Extracted data entries
---

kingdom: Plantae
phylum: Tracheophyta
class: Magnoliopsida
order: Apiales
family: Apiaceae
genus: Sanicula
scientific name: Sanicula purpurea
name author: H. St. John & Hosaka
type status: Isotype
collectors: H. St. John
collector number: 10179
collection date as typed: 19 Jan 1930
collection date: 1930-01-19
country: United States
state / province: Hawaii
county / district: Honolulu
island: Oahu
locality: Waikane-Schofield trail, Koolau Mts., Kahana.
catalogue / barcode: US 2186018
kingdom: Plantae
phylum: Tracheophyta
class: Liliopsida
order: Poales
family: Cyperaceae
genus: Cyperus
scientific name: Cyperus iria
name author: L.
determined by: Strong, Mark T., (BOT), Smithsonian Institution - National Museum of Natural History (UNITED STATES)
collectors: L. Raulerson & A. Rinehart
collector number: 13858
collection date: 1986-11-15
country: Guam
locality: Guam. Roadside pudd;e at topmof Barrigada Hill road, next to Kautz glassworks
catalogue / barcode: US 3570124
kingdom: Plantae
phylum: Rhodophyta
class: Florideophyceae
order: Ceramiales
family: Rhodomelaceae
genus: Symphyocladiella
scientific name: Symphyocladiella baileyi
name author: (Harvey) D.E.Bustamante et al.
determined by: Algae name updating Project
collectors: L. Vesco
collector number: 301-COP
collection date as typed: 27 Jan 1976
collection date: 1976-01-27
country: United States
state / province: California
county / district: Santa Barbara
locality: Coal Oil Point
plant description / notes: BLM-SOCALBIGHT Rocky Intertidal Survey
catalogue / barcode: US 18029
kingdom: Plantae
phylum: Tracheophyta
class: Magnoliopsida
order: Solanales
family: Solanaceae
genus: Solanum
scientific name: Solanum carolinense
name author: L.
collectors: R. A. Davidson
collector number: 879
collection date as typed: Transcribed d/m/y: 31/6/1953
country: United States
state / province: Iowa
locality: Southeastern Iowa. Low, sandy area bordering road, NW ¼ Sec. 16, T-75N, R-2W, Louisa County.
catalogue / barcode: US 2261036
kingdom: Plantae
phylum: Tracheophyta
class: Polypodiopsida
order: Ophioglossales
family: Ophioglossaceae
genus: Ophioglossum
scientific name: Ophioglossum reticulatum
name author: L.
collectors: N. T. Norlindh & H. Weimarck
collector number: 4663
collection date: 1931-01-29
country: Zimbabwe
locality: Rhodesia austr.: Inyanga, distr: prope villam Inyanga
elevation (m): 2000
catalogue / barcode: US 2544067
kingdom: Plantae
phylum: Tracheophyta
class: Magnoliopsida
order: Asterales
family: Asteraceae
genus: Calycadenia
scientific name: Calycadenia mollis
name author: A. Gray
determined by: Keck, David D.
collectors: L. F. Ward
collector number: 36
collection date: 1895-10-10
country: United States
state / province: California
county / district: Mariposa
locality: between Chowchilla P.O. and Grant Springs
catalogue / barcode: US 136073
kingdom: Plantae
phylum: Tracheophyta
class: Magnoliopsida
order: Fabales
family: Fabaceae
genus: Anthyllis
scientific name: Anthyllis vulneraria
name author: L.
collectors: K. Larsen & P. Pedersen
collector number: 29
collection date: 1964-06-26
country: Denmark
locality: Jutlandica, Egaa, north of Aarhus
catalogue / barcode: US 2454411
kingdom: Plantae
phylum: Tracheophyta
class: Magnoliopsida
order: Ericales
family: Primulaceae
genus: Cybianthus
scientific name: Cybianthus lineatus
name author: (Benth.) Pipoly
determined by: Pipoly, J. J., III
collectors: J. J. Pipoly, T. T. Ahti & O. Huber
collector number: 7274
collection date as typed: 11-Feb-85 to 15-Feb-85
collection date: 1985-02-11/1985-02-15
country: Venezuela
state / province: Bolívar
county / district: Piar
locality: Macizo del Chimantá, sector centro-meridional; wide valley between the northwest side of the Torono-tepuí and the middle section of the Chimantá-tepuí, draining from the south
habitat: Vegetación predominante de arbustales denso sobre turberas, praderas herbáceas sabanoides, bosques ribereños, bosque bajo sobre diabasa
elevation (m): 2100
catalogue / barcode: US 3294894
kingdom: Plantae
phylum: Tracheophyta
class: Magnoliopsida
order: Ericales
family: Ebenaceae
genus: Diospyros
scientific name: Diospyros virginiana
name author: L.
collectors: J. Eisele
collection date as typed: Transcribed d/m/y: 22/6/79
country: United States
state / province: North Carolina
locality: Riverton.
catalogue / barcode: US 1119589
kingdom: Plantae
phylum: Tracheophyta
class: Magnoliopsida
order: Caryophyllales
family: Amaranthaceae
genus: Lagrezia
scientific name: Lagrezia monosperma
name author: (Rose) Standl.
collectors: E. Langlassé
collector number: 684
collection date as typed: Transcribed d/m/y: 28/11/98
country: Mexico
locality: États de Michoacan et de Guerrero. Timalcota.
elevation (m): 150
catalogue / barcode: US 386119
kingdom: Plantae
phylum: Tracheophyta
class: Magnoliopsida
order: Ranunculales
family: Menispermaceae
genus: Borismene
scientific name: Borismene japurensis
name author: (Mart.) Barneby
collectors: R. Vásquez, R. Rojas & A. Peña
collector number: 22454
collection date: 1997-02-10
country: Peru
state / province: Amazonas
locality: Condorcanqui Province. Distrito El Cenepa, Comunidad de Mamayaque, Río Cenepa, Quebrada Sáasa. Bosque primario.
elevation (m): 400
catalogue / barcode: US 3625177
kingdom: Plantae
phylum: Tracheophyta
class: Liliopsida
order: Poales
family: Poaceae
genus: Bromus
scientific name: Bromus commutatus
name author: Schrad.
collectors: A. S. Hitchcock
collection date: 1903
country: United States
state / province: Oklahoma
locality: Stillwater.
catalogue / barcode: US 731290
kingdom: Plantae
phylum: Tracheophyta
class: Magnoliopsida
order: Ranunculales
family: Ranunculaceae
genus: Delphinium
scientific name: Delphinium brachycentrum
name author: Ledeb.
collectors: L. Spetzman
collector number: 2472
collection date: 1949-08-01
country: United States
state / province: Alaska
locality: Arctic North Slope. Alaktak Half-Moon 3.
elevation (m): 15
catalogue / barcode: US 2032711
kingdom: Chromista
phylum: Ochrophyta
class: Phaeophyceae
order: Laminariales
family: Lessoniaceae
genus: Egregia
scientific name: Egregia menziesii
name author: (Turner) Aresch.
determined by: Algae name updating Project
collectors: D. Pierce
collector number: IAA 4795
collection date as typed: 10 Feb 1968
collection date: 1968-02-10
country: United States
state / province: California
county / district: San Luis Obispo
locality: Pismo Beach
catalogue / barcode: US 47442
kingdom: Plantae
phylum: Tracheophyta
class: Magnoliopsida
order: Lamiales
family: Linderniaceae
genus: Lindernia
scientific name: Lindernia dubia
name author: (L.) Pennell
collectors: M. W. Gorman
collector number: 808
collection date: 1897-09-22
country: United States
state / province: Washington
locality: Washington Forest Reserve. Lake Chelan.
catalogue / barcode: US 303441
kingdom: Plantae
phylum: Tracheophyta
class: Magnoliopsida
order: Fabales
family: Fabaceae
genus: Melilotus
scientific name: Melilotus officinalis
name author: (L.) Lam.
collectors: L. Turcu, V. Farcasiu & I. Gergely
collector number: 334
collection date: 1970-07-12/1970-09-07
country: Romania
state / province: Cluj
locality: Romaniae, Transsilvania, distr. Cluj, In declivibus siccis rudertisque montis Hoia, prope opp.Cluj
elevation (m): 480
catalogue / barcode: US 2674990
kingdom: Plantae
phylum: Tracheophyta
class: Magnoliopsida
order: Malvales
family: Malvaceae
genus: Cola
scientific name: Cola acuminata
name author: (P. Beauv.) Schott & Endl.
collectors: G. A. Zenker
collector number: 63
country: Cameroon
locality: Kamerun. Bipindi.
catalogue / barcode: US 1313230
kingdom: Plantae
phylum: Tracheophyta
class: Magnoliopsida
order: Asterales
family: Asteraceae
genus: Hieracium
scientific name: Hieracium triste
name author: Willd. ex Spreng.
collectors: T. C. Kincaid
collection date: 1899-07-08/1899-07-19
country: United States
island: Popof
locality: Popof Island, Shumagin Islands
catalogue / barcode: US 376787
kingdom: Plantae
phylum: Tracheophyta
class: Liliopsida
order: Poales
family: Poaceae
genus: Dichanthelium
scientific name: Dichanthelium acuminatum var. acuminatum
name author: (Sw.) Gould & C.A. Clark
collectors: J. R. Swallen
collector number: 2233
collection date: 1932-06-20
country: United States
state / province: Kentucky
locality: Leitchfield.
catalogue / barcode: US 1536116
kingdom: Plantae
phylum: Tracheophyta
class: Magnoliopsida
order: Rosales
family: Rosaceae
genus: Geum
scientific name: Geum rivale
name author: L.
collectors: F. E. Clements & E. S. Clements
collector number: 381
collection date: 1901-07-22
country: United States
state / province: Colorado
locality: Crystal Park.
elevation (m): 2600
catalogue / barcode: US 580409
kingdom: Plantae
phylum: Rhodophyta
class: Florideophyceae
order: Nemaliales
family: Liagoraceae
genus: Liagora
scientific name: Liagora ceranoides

---

◆ What you should do ◆
Extract verbatim every line from the start of the records through the line containing "genus: Symphyocladiella", with both ends included.

◆ Exercise answer ◆
kingdom: Plantae
phylum: Tracheophyta
class: Magnoliopsida
order: Apiales
family: Apiaceae
genus: Sanicula
scientific name: Sanicula purpurea
name author: H. St. John & Hosaka
type status: Isotype
collectors: H. St. John
collector number: 10179
collection date as typed: 19 Jan 1930
collection date: 1930-01-19
country: United States
state / province: Hawaii
county / district: Honolulu
island: Oahu
locality: Waikane-Schofield trail, Koolau Mts., Kahana.
catalogue / barcode: US 2186018
kingdom: Plantae
phylum: Tracheophyta
class: Liliopsida
order: Poales
family: Cyperaceae
genus: Cyperus
scientific name: Cyperus iria
name author: L.
determined by: Strong, Mark T., (BOT), Smithsonian Institution - National Museum of Natural History (UNITED STATES)
collectors: L. Raulerson & A. Rinehart
collector number: 13858
collection date: 1986-11-15
country: Guam
locality: Guam. Roadside pudd;e at topmof Barrigada Hill road, next to Kautz glassworks
catalogue / barcode: US 3570124
kingdom: Plantae
phylum: Rhodophyta
class: Florideophyceae
order: Ceramiales
family: Rhodomelaceae
genus: Symphyocladiella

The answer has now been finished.